En la RTU, el urólogo conduce cuidadosamente un tubo rígido a través de la uretra hasta la vejiga. A través de este tubo delgado puede desplazar delicados instrumentos para la operación como un lazo eléctrico. Con éste, el médico elimina el tejido enfermo visible de modo que extirpa el tumor superficial. Al principio se realiza una prueba del tejido (biopsia), que un patólogo examina para determinar, entre otros, hasta qué capa se ha extendido el tumor.

A veces determinados resultados histológicos hacen necesario que en uno de los seguimientos (desde semanales a cada seis semanas) se realice una segunda intervención en la que el urólogo elimina el tejido nuevo.

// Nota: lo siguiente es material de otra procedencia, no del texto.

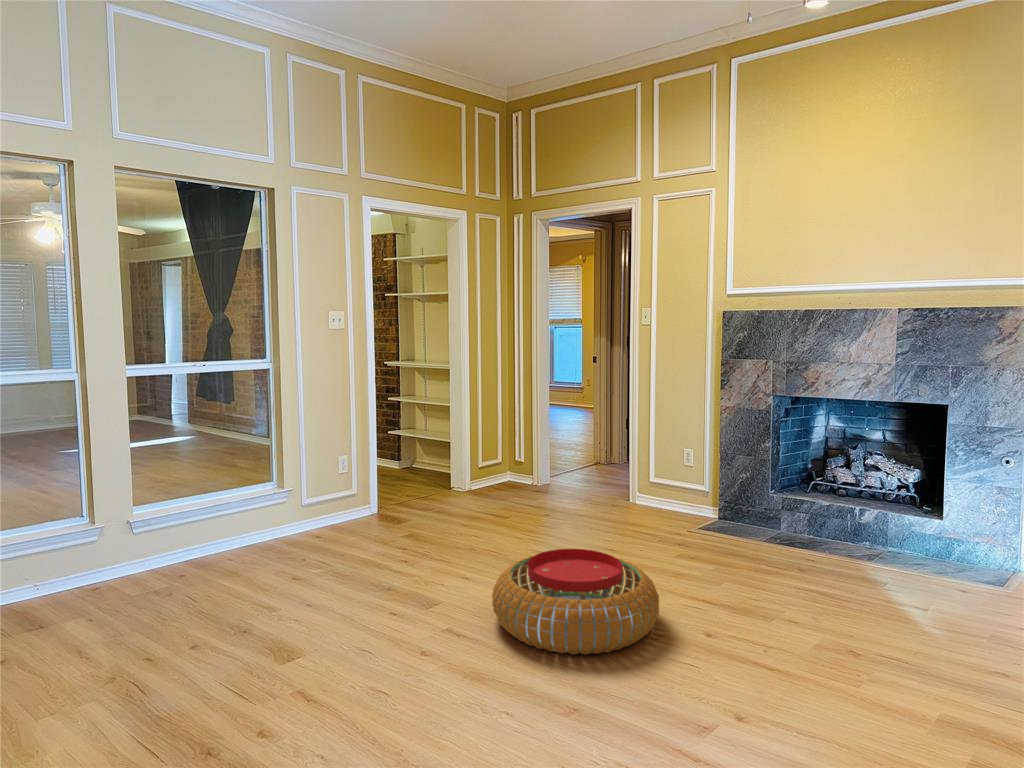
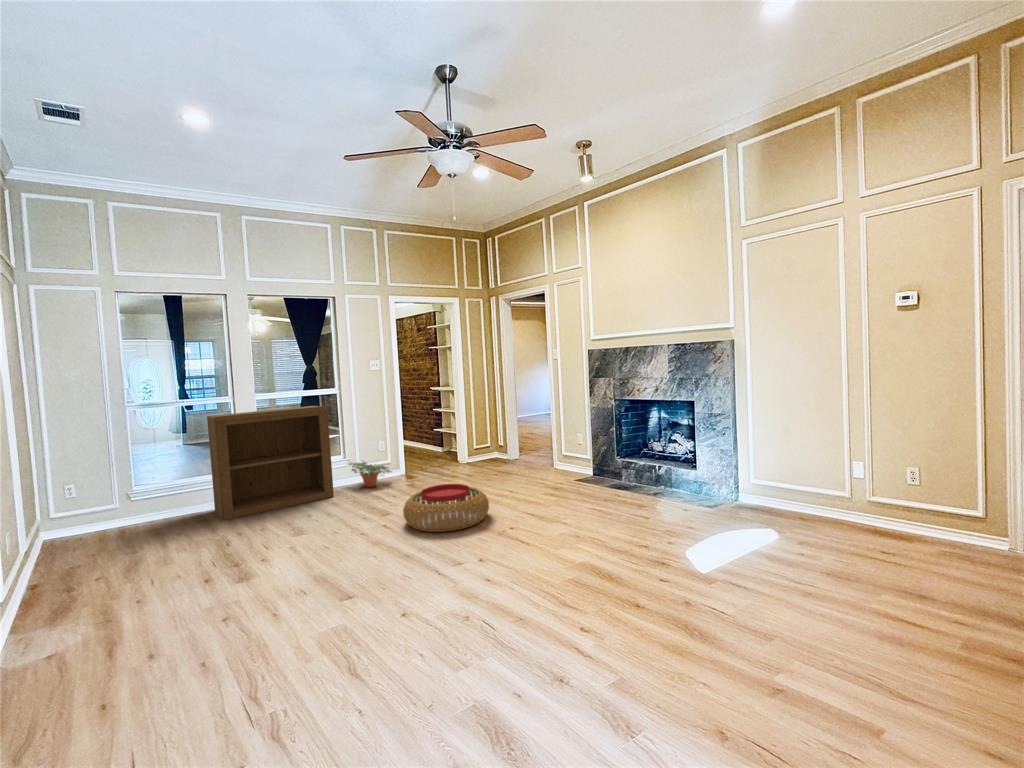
bookshelf: none [14,387,279,633] -> present [207,406,334,520]
potted plant: none [290,491,379,543] -> present [349,462,392,487]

Esto permite que el médico detecte y elimine áreas malignas que no se retiraron en la primera intervención.

Para evitar que el cáncer de vejiga se repita, el médico, tras determinados tumores, termina el tratamiento con el uso de la quimioterapia local (quimioterapia local o tópica) tras el RTU. A través de un catéter urinario se conducen los fármacos a la vejiga, en la que permanecen durante un corto periodo de tiempo. Este tratamiento se conoce como instilación y se realiza con sustancias del grupo de los anticancerosos (fármacos citostáticos) como la doxorrubicina, la epirubicina o la mitomicina. Los fármacos sólo actúan dentro de la vejiga, aunque los efectos secundarios pueden afectar a otros órganos como las náuseas, los vómitos o la pérdida del cabello.

Otra opción de tratamiento consiste en la inmunoterapia con vacuna de BCG (Bacilo de Calmette-Guérin), que supuestamente aumenta la respuesta inmune de la vejiga. En casos en los que se da un carcinoma in situ, que por definición sólo afecta a la capa superior de la mucosa, la inmunoterapia sigue siempre a la RTU, puesto que el riesgo de recaída es alto. Se necesita un poco de espacio temporal desde la primera cirugía y después se repite varias veces a lo largo de un tiempo.

Lo más importante son las revisiones regulares (al principio cada tres meses) tras el tratamiento del tumor de vejiga superficial, de manera que así se reduzcan las posibilidades de que el cáncer reaparezca.